The Redrock TH300 trades added bulk for extra performance and supposed durability. It still has to prove itself on the reliability front but, as a first attempt at producing a sophisticated farm handler, it is a remarkably competent effort. &#42

Prominent tail adds to Redrock TH300s 5495mm (18ft) overall length (excluding implement) and generous tyres make it wider than competitors. But the machine remains handily manoeuvrable.

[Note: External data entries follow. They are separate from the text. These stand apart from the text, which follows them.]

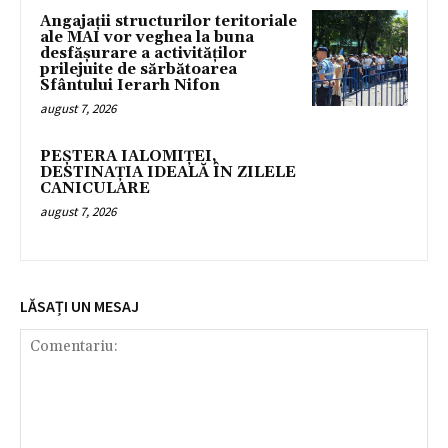
Angajații structurilor teritoriale
ale MAI vor veghea la buna
desfășurare a activităților
prilejuite de sărbătoarea
Sfântului Ierarh Nifon
august 7, 2026
PEȘTERA IALOMIȚEI,
DESTINAȚIA IDEALĂ ÎN ZILELE
CANICULARE
august 7, 2026
LĂSAȚI UN MESAJ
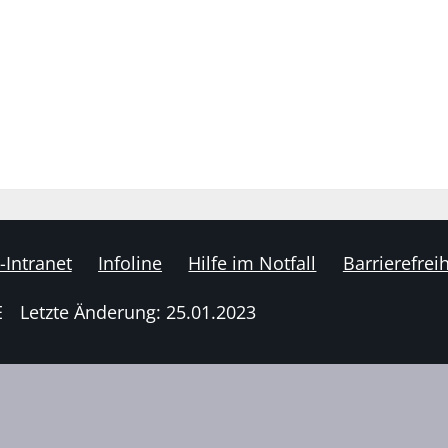
-Intranet
Infoline
Hilfe im Notfall
Barrierefreih
E
Letzte Änderung: 25.01.2023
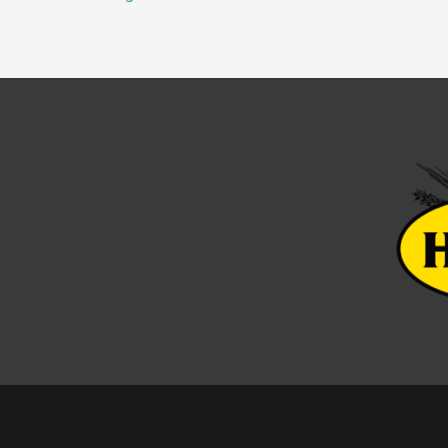
navigatie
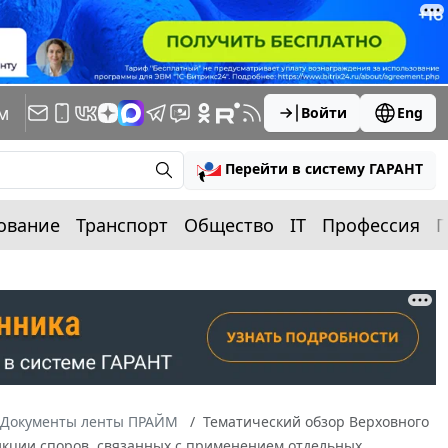
м
Войти
Eng
Перейти в систему ГАРАНТ
ование
Транспорт
Общество
IT
Профессия
П
Документы ленты ПРАЙМ
Тематический обзор Верховного
икции споров, связанных с применением отдельных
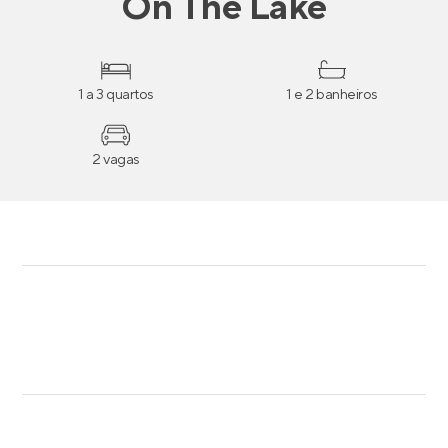
On The Lake
1 a 3 quartos
1 e 2 banheiros
2 vagas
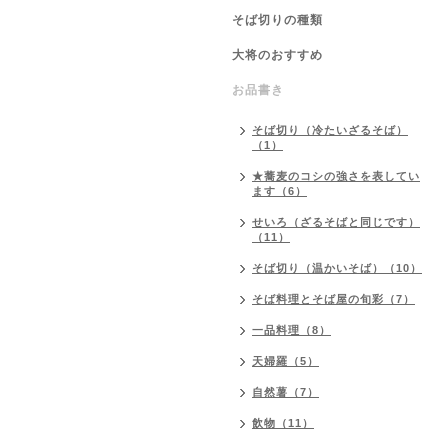
そば切りの種類
大将のおすすめ
お品書き
そば切り（冷たいざるそば）
（1）
★蕎麦のコシの強さを表してい
ます（6）
せいろ（ざるそばと同じです）
（11）
そば切り（温かいそば）（10）
そば料理とそば屋の旬彩（7）
一品料理（8）
天婦羅（5）
自然薯（7）
飲物（11）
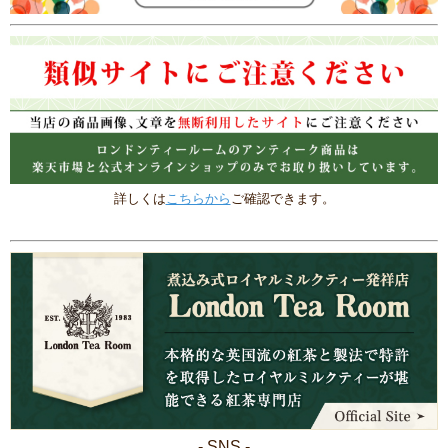
詳しくは
こちらから
ご確認できます。
- SNS -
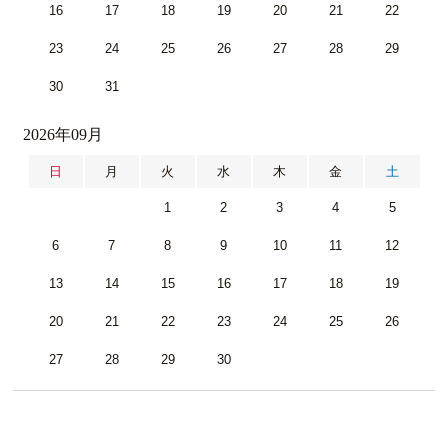
16
17
18
19
20
21
22
23
24
25
26
27
28
29
30
31
2026年09月
日
月
火
水
木
金
土
1
2
3
4
5
6
7
8
9
10
11
12
13
14
15
16
17
18
19
20
21
22
23
24
25
26
27
28
29
30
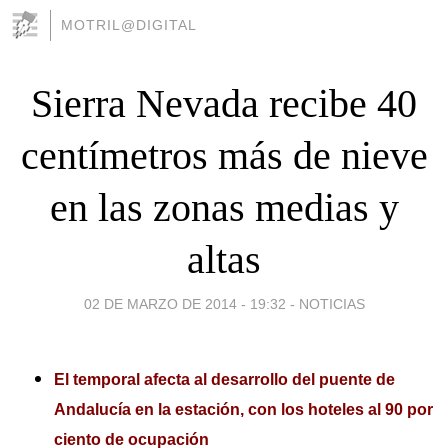
MOTRIL@DIGITAL
Sierra Nevada recibe 40
centímetros más de nieve
en las zonas medias y
altas
02 DE MARZO DE 2014 - 19:32
-
NOTICIAS
El temporal afecta al desarrollo del puente de
Andalucía en la estación, con los hoteles al 90 por
ciento de ocupación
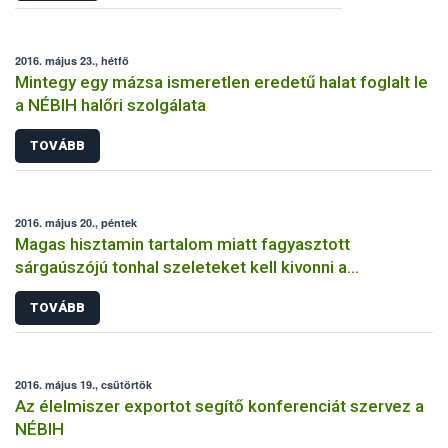
2016. május 23., hétfő
Mintegy egy mázsa ismeretlen eredetű halat foglalt le
a NÉBIH halőri szolgálata
TOVÁBB
2016. május 20., péntek
Magas hisztamin tartalom miatt fagyasztott
sárgaúszójú tonhal szeleteket kell kivonni a
forgalomból
TOVÁBB
2016. május 19., csütörtök
Az élelmiszer exportot segítő konferenciát szervez a
NÉBIH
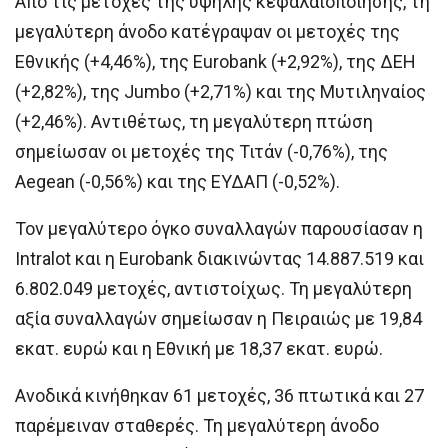
Από τις μετοχές της υψηλής κεφαλαιοποίησης, τη
μεγαλύτερη άνοδο κατέγραψαν οι μετοχές της
Εθνικής (+4,46%), της Eurobank (+2,92%), της ΔΕΗ
(+2,82%), της Jumbo (+2,71%) και της Μυτιληναίος
(+2,46%). Αντιθέτως, τη μεγαλύτερη πτώση
σημείωσαν οι μετοχές της Τιτάν (-0,76%), της
Aegean (-0,56%) και της ΕΥΔΑΠ (-0,52%).
Τον μεγαλύτερο όγκο συναλλαγών παρουσίασαν η
Intralot και η Eurobank διακινώντας 14.887.519 και
6.802.049 μετοχές, αντιστοίχως. Τη μεγαλύτερη
αξία συναλλαγών σημείωσαν η Πειραιώς με 19,84
εκατ. ευρώ και η Εθνική με 18,37 εκατ. ευρώ.
Ανοδικά κινήθηκαν 61 μετοχές, 36 πτωτικά και 27
παρέμειναν σταθερές. Τη μεγαλύτερη άνοδο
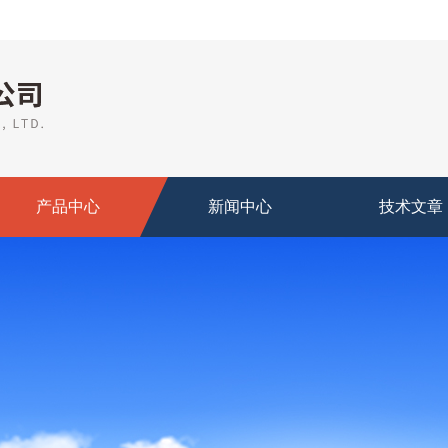
产品中心
新闻中心
技术文章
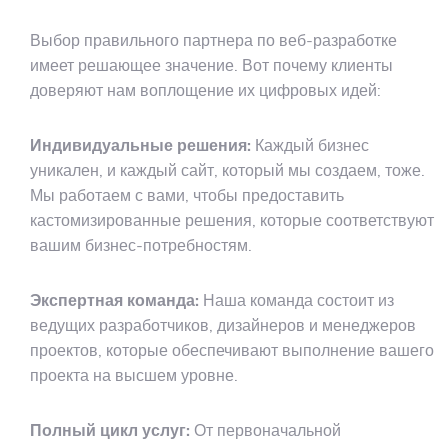
Выбор правильного партнера по веб-разработке
имеет решающее значение. Вот почему клиенты
доверяют нам воплощение их цифровых идей:
Индивидуальные решения:
Каждый бизнес
уникален, и каждый сайт, который мы создаем, тоже.
Мы работаем с вами, чтобы предоставить
кастомизированные решения, которые соответствуют
вашим бизнес-потребностям.
Экспертная команда:
Наша команда состоит из
ведущих разработчиков, дизайнеров и менеджеров
проектов, которые обеспечивают выполнение вашего
проекта на высшем уровне.
Полный цикл услуг:
От первоначальной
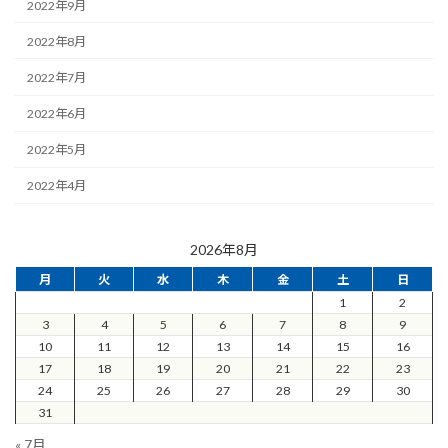
2022年9月
2022年8月
2022年7月
2022年6月
2022年5月
2022年4月
2026年8月
月
火
水
木
金
土
日
1
2
3
4
5
6
7
8
9
10
11
12
13
14
15
16
17
18
19
20
21
22
23
24
25
26
27
28
29
30
31
« 7月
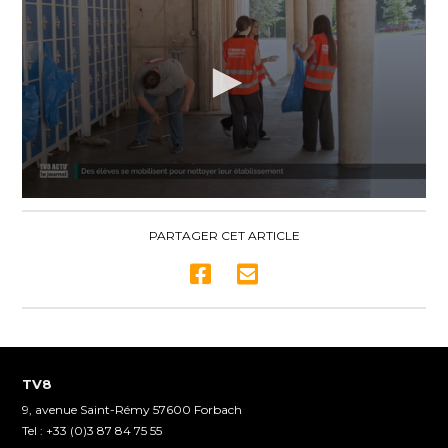
0
seconds
of
PARTAGER CET ARTICLE
1
minute,
53
seconds
TV8
9, avenue Saint-Rémy 57600 Forbach
Tel : +33 (0)3 87 84 75 55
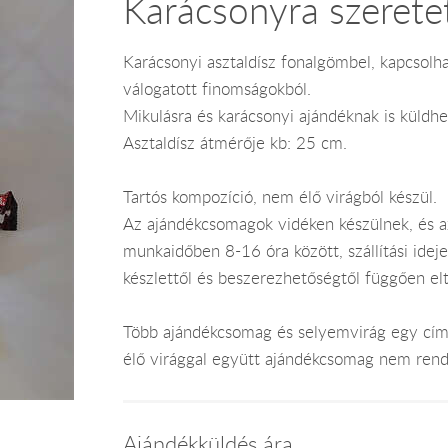
Karácsonyra szeretet
Karácsonyi asztaldísz fonalgömbel, kapcsolha
válogatott finomságokból.
Mikulásra és karácsonyi ajándéknak is küldhe
Asztaldísz átmérője kb: 25 cm.
Tartós kompozíció, nem élő virágból készül.
Az ajándékcsomagok vidéken készülnek, és 
munkaidőben 8-16 óra között, szállítási ide
készlettől és beszerezhetőségtől függően el
Több ajándékcsomag és selyemvirág egy címr
élő virággal együtt ajándékcsomag nem rend
Ajándékküldés ára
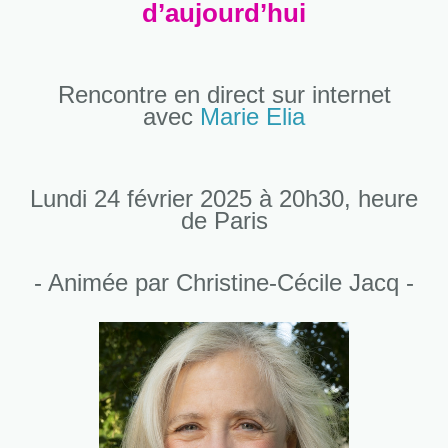
d’aujourd’hui
Rencontre en direct sur internet
avec
Marie Elia
Lundi 24 février 2025 à 20h30, heure
de Paris
- Animée par Christine-Cécile Jacq -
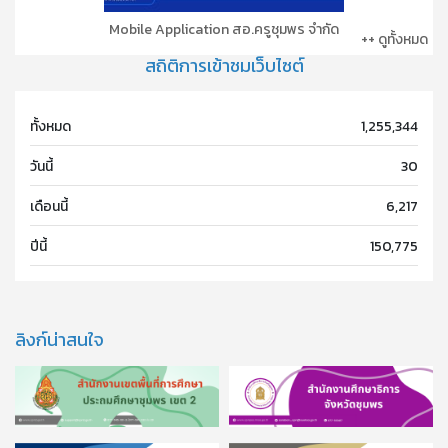
Mobile Application สอ.ครูชุมพร จำกัด
++ ดูทั้งหมด
สถิติการเข้าชมเว็บไซต์
ทั้งหมด
1,255,344
วันนี้
30
เดือนนี้
6,217
ปีนี้
150,775
ลิงก์น่าสนใจ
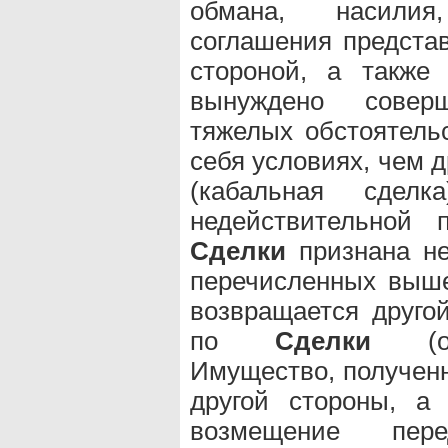
обмана, насилия
соглашения представ
стороной, а такж
вынуждено совер
тяжелых обстоятель
себя условиях, чем 
(кабальная сдел
недействительной 
Сделки
признана не
перечисленных выше
возвращается друго
по
Сделки
(одн
Имущество, получен
другой стороны, а
возмещение пере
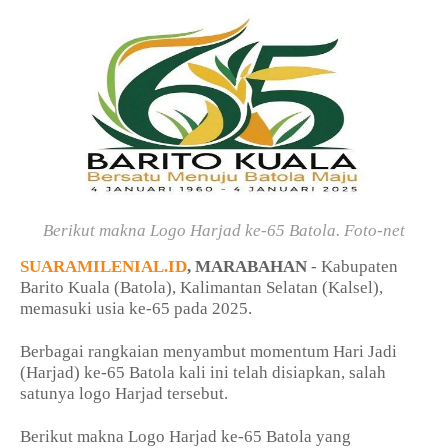
Berikut makna Logo Harjad ke-65 Batola. Foto-net
SUARAMILENIAL.ID
, MARABAHAN
- Kabupaten
Barito Kuala (Batola), Kalimantan Selatan (Kalsel),
memasuki usia ke-65 pada 2025.
Berbagai rangkaian menyambut momentum Hari Jadi
(Harjad) ke-65 Batola kali ini telah disiapkan, salah
satunya logo Harjad tersebut.
Berikut makna Logo Harjad ke-65 Batola yang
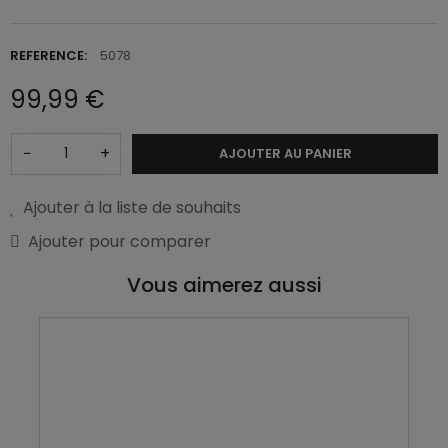
REFERENCE:
5078
99,99 €
−
+
AJOUTER AU PANIER
Ajouter à la liste de souhaits
Ajouter pour comparer
Vous aimerez aussi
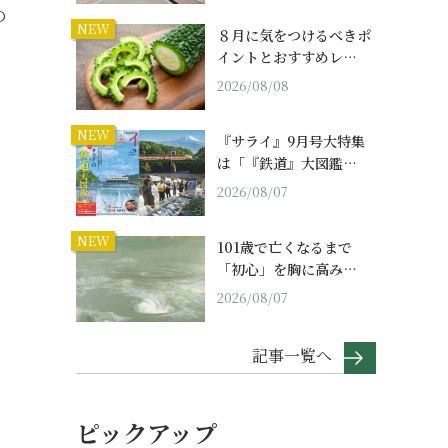
の
NEW
８月に気をつけるべきポ
イントとおすすめレ…
2026/08/08
NEW
『サライ』9月号大特集
は「『鉄道』大図鑑…
2026/08/07
NEW
101歳で亡くなるまで
「初心」を胸に高み…
2026/08/07
記事一覧へ
ピックアップ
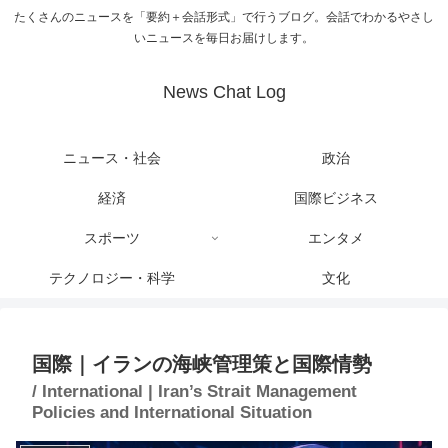
たくさんのニュースを「要約＋会話形式」で行うブログ。会話でわかるやさし
いニュースを毎日お届けします。
News Chat Log
ニュース・社会
政治
経済
国際ビジネス
スポーツ
エンタメ
テクノロジー・科学
文化
国際｜イランの海峡管理策と国際情勢
/ International | Iran’s Strait Management
Policies and International Situation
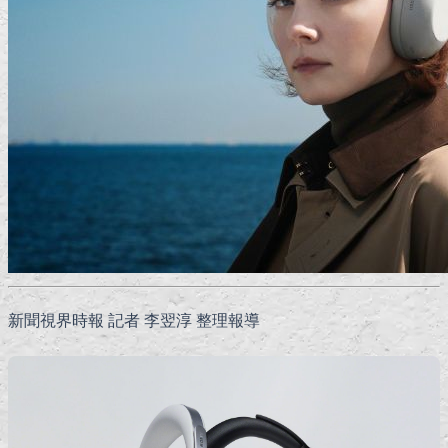
新聞視界時報 記者 李翌淳 整理報導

Lift height is compromised a touch by short boom tower but, at 4.9m (16ft), should be enough for all but the most demanding applications. Note generous steps with galvanised finish to ward off rusting, deep and wide glazing of doors and windscreen for visibility.

Redrock TH300

Engine Four-cylinder turbo Perkins – 106hp.

Drive Four-speed powershift with twist grip and push-button kick-down; torque converter; permanent 4WD.

Hydraulics Up to 140 litre/min from crankshaft-driven variable output pump; system capacity 190 litres.

Dimensions Length 5495mm (18ft); width 2470mm (97in); height 2695mm (106in); weight 8280kg.

Performance Max lift 3000kg to max height 4.9m (16ft); 1400kg lift at 2895mm (9ft 6in) max forward reach.

Business end of the TH300 has a long-stroke crowd ram for 165deg implement articulation. Pins are made from high-tensile steel located in bosses with hard steel inserts. Bolt-on end plates locate pins but allow them to rotate to avoid localised wear.